Costa di più allestire una mostra di Caravaggio o proiettare i suoi quadri?

Forse allestire l’esposizione con i quadri, anche solo per l’assicurazione. Ma il punto è chi ci guadagna e come. Molte di queste mostre vivono anche con la complicità dei giornali che ne parlano.

Nel caso di quella di Klimt è il Sole24 Ore ad organizzarla …

Ecco, questo è un delitto perfetto: coincidono allestimento, pubblicità e magari recensione…

Nel suo libro scrive anche di “messa a reddito selvaggia dei musei, sottoposizione al controllo della politica… trasformazione in un luna park per ricchi”…

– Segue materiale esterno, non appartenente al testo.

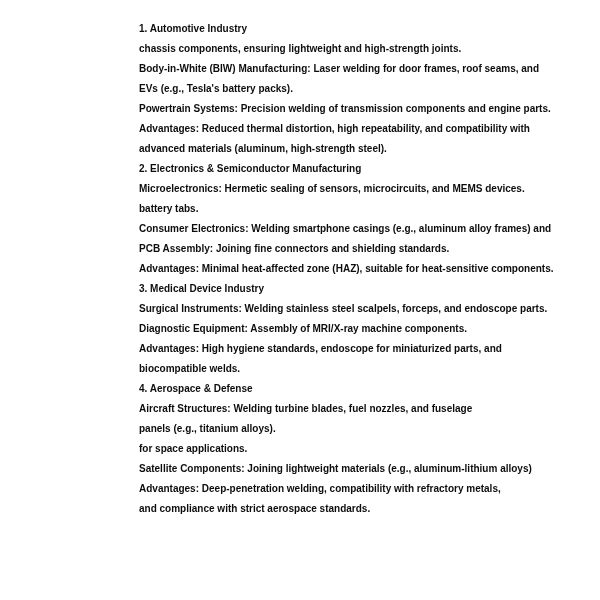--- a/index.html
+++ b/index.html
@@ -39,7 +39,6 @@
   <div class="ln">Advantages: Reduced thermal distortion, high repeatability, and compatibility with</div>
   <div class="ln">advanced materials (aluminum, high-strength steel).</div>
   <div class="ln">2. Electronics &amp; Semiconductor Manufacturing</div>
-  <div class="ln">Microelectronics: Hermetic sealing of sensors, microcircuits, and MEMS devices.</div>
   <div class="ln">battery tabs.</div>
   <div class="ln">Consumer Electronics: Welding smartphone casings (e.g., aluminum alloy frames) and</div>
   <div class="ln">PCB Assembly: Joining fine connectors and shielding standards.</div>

Non credo vadano misurati i risultati dei musei. Non è solo una questione di numeri. Ma di capacità di accoglienza. Il museo ha un senso se quando esci e ne sai più di quando sei entrato. Al Museo dell’Acropoli di Atene c’è una sedia con un archeologo con cui parlare. In Italia durante le domeniche gratuite, la folla entra come al concerto di Fedez e ne esce in mandria. Questo meccanismo serve solo a far aumentare le statistiche, soprattutto quelle dei grandi musei.

Cosa propone allora?

Una campagna di assunzione. Sa che alla Galleria Borghese di Roma c’è solo uno storico dell’arte? E poi puntare sulla qualità, sul contatto vitale con chi studia. Il museo ora è visto solo come un deposito, non un luogo di riferimento per la comunità. Gli italiani ci vanno una volta nella vita, come per le vaccinazioni, al massimo fanno il richiamo. Bisogna rendere gratuito l’ingresso. I musei oggi guadagnano 50 milioni l’anno e la metà se ne va per i concessionari.